4 Ekim 2010 Pazartesi

Maşuk



Bu haftasonu aşk adına birşeyler oldu. Çöpçatanlıklarını yaptığımız arkadaşlarımız birbirlerini beğenmelerine rağmen yanlış zamanlama sonucu arkadaş devam etmeye karar verdiler. Başlamadan kaldı yani. Zaten bu işi bir türlü beceremiyorum. İşe yarayanını da bir kendimizde gördüm zaten. Bizi de ortak arkadaşımız tanıştırmıştı. Bizi birbirimize uygun bularak. Doğru bulmuş. Bingo !

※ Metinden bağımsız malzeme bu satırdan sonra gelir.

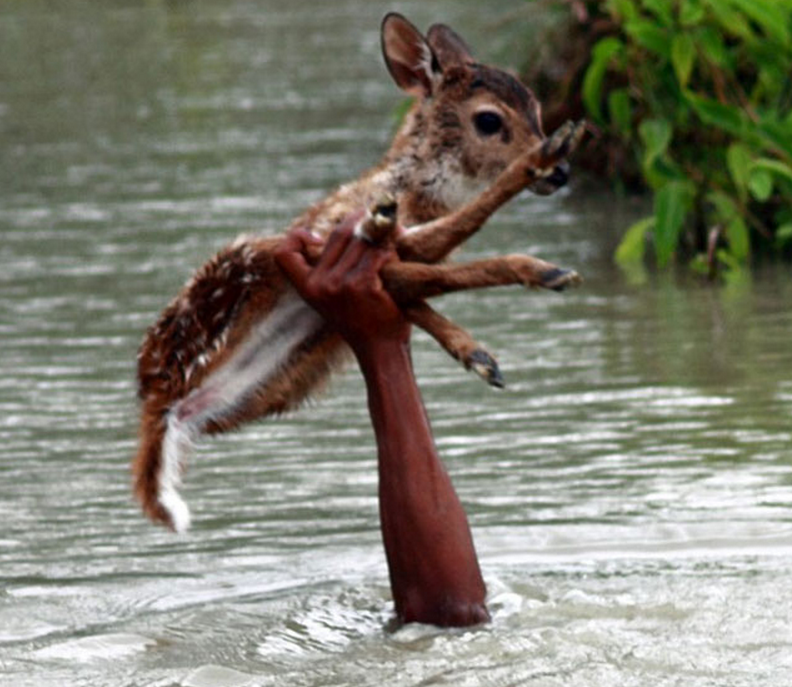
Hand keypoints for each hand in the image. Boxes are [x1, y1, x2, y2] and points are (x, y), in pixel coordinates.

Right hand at [274, 212, 410, 355]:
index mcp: (308, 287)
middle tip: (382, 217)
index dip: (295, 237)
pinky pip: (380, 252)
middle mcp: (320, 284)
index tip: (317, 238)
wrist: (382, 351)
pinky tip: (399, 261)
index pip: (284, 254)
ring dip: (386, 235)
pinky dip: (393, 251)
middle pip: (340, 233)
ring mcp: (340, 284)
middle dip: (364, 221)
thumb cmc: (366, 320)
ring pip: (364, 239)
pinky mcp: (362, 285)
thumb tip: (359, 221)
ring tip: (397, 238)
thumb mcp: (337, 296)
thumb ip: (336, 266)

Bu pazar tartışmayla geçti. Ziyan olmauş güzel geçmesi muhtemel bir gün, kapalı havanın rehavetiyle birlikte anlaşmazlıklarla doldu taştı.
Sonradan O'nu bu olayları anlatırken izleyince başta bozulsam da sonra fark ettim ki O'nu üzmüşüm. Anlaşmazlığın getiridği kızgınlıktan çok üzgünlük, kırgınlık var üzerinde. Yine de, beni sevdiğini ablamlara tekrar tekrar söylerken, ilişkimizin güzel ve mutlu olduğunu, sadece ufak tefek meselelerin nasıl büyüdüğünü görünce şaşırdığını söylerken kendi kendime, O'na ; "sen O'sun ya"  derken ne kadar bu dediğimin ne kadar doğru olduğunu anladım. Her şeyiyle, doğrusuyla, iyi huyluluğuyla ve huysuzluğuyla O işte.
Bu pazartesi kendi kendime bir söz vermiş olayım. Bir çok kez birbirimze verdiğimiz ama normal olarak tutamadığımız sözü bir kez de kendime vereyim bakayım.